The more I think about it, the more amazed I am by how many artists are concerned with sleep. I just searched the music library on my computer. Only 13 of the 3,812 songs I listen to regularly contain the word “sleep” in the title. But they represent almost every genre of music I can think of. From Outkast to Lisa Loeb, The Beatles to Fiona Apple, and to Radiohead, everyone cares about sleep. Everyone recognizes what a miraculous, mysterious process it is. Sleep is artful. 

But to get back to my point: I don’t care so much, right now, about the process, function, or peculiarities of sleep. I’m interested in those quiet minutes before sleep. I’m interested in the theatricalities of the mind. I know I’m not the only one who reviews the day in miniature, picks one tiny moment or event out of thousands, and stews. I re-write the moment over and over, like a deranged screenwriter. I entertain outlandish notions of running away, pumping the pedals of my bike, moving from town to town, touring the world at a grassroots level. This will probably be as close as I ever get to leading a double-life.

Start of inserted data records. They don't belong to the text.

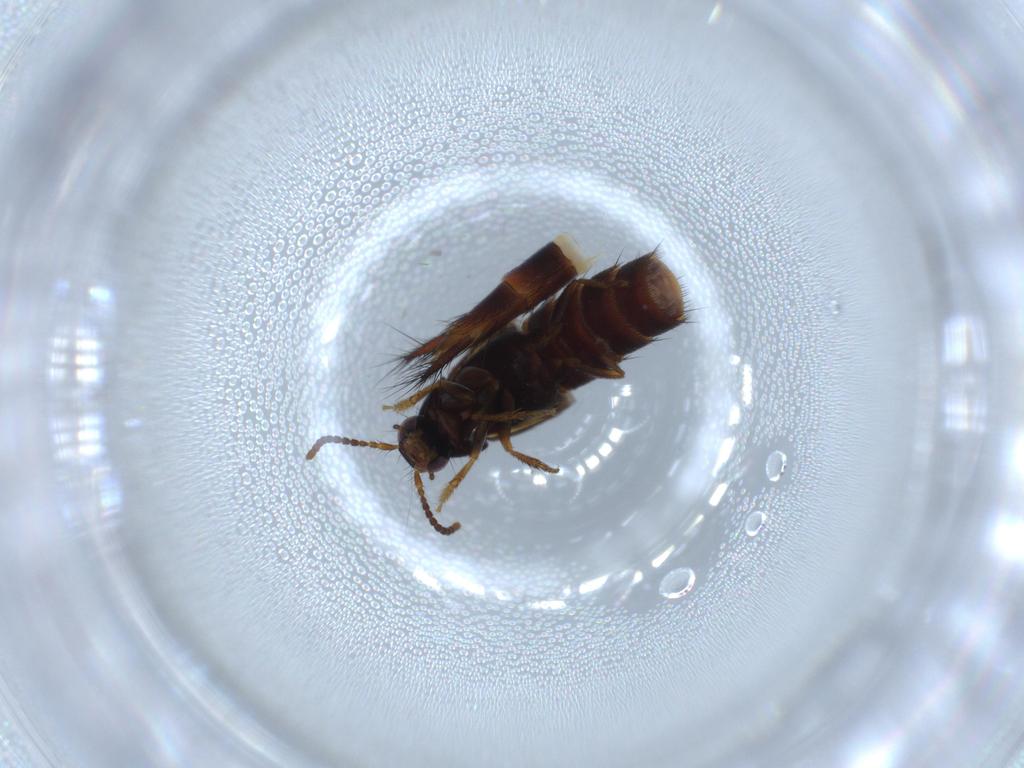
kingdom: Animalia
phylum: Arthropoda
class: Insecta
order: Coleoptera
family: Staphylinidae
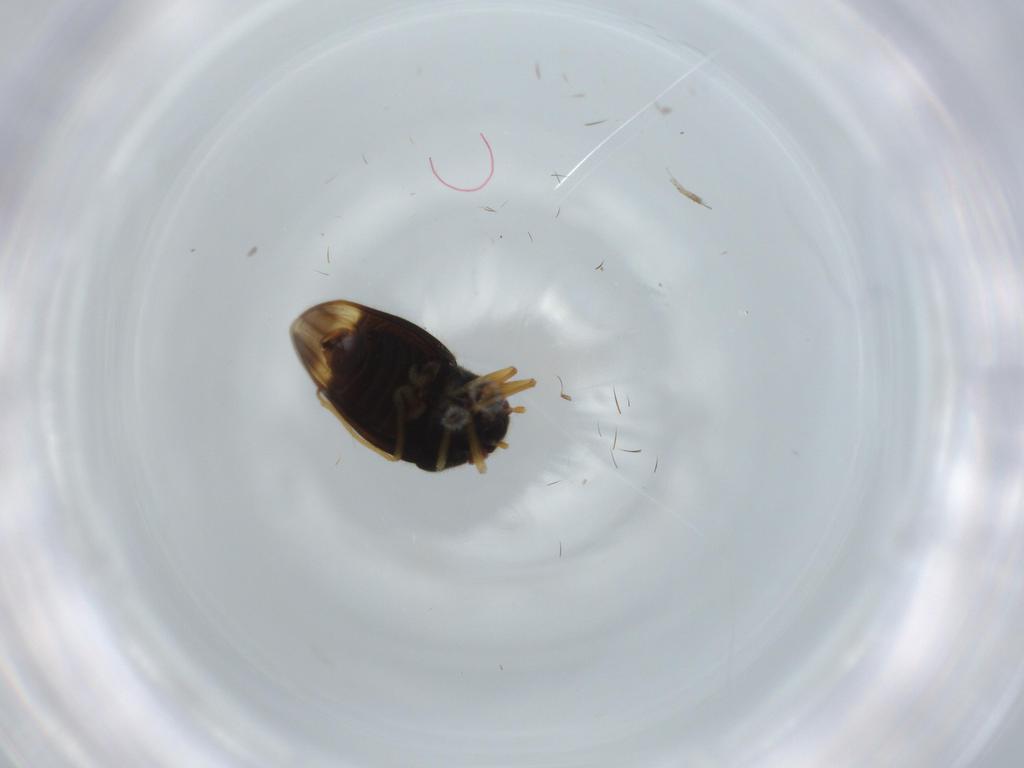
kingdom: Animalia
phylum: Arthropoda
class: Insecta
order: Hemiptera
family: Schizopteridae
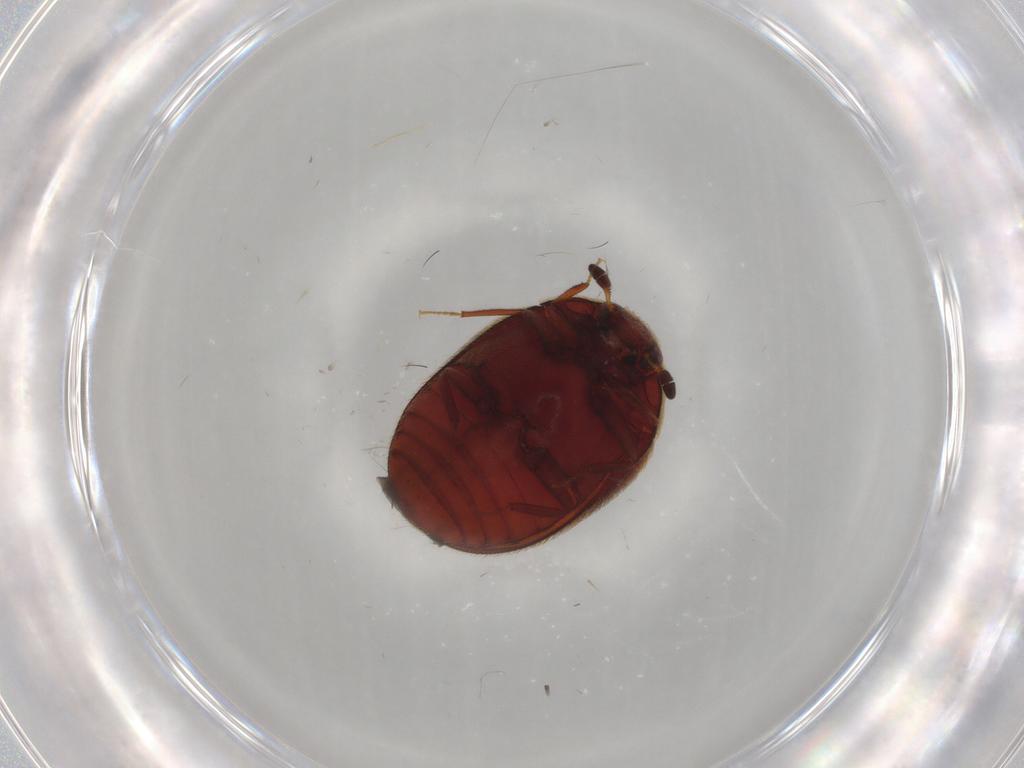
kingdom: Animalia
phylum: Arthropoda
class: Insecta
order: Coleoptera
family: Dermestidae
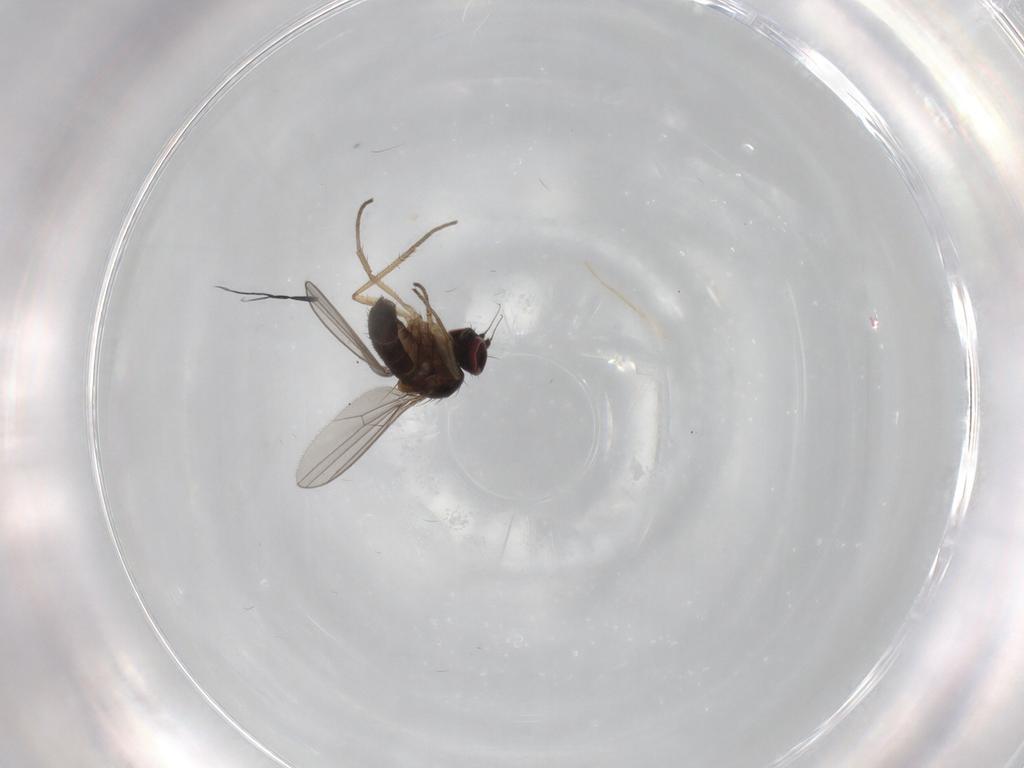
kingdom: Animalia
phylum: Arthropoda
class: Insecta
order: Diptera
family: Dolichopodidae
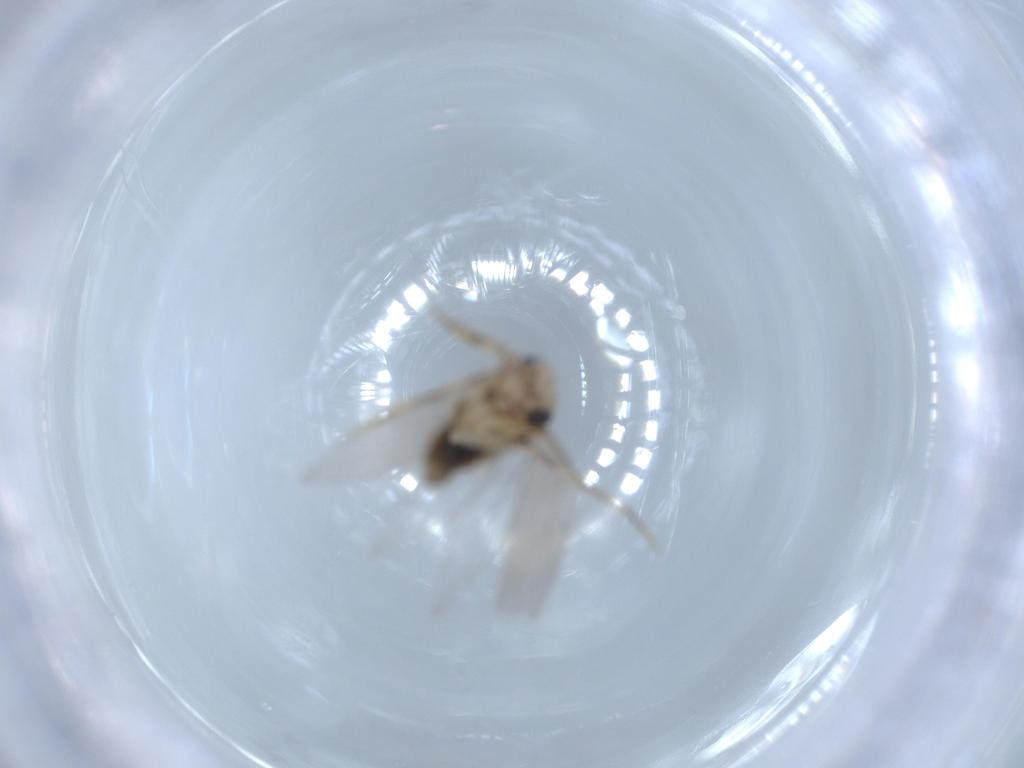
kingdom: Animalia
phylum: Arthropoda
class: Insecta
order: Psocodea
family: Lepidopsocidae
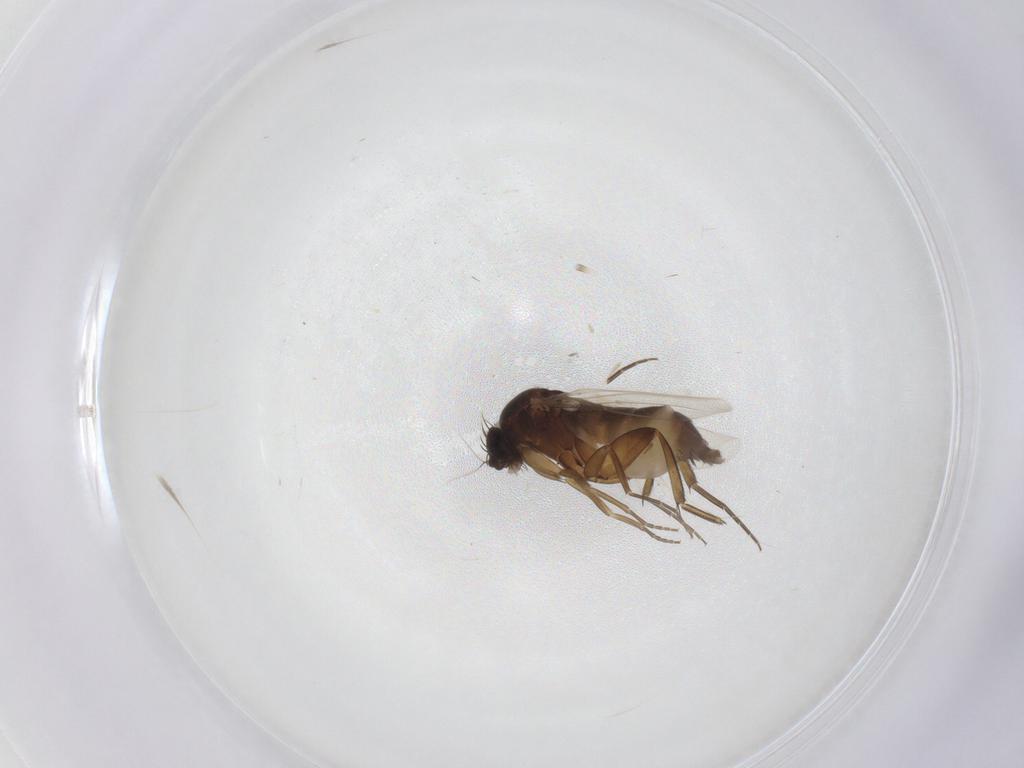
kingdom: Animalia
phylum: Arthropoda
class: Insecta
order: Diptera
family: Phoridae
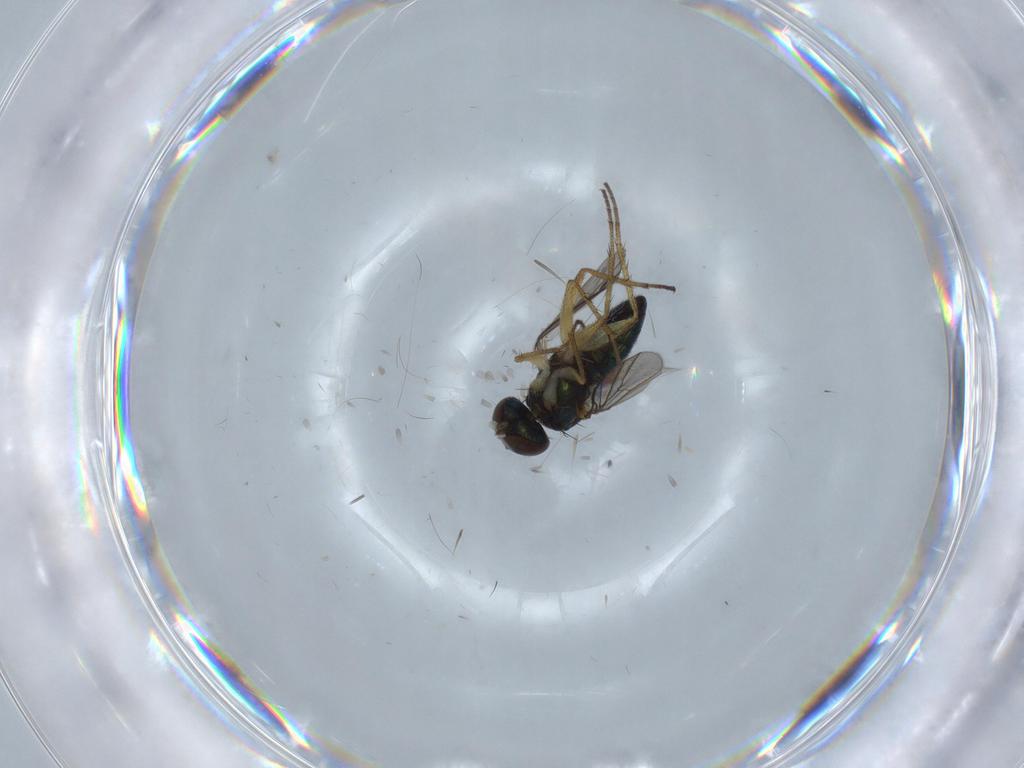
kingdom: Animalia
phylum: Arthropoda
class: Insecta
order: Diptera
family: Dolichopodidae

Sometimes it’s different, though. More often than not, I’m so enervated by the tasks of the day that I crawl up into my lofted bed and collapse like a big hulking robot whose connective bolts have just disappeared. Crash! Or I experience the other extreme: My brain is surging with ideas—almost never good ones—that it insists on entertaining for hours before it will quiet down. Scenarios, ideas, concepts, memory re-writes, new ways to do things. I feel incurably restless. Someone (Mark Twain?) once said, show me a man who has ceased to be restless and I’ll show you a failure. I don’t think Mark Twain would have used the word “cease.” But I don’t know that I’ve remembered the quotation perfectly. In any case, the point of it is that complacency is a personal death. The successful never stop striving, never feel that their work is done, and are never satisfied.

But I’ve also heard this: “Live every day such that you welcome sleep, so that at the end of your life, you will welcome death.” I adore the morbidity of that sentiment. It has, in essence, the same message as that saccharine old crap “Live each day to the fullest!” but it puts it into simpler terms. When have I lived a day “to the fullest”? Beats the hell out of me. But I do know, quite well, what it means to live a day so thoroughly, so energetically, with so much passion, vigor, drive, anger, lust, longing, and work that when my head finally hits the pillow I think about what a great break it would be to just expire halfway through the night. Except I don’t ever really get that far in the thought; it’s more like: “What a fucking day! I’m so tired. What a great break it would be to just expire halfway… [INTERNAL MONOLOGUE INTERRUPTED BY UNCONSCIOUSNESS].”

Anyway, Mark Twain (or somebody) says that restlessness is a sign of eagerness, and eagerness is a symptom of initiative, and initiative drives the successful. But on the other hand, if I somehow end the day with enough energy left over to ponder away half the night, then how hard could I have possibly worked that day? And isn’t work the root of success?

INCOMPLETE THOUGHT.

Mom prays nightly, but not in the way we usually think of prayer. No kneeling, no hands clasped, not necessarily suppliant before God. “Every time you imagine what you want for your life,” she once told me, “that’s prayer. When you wish for good things for your loved ones. When you want the universe to provide for you. Just the thought of it sends your desires out into the reaches of the universe, where they will be responded to. I usually do it before I fall asleep, when I’m awake in bed and thinking about things.”

I do not share that personal philosophy. But it works for Mom, and it helps her make sense of the many things that run through her mind before she falls asleep, of the countless thoughts that have emanated from her head and out into the universe in her 55 years of life.

THIS ESSAY IS INCOMPLETE. I WILL FINISH MY THOUGHT LATER.

All broken, vague and desultory, incomplete, utterly incomprehensible, almost like non-sense mumbled through the loose lips of sleep talk.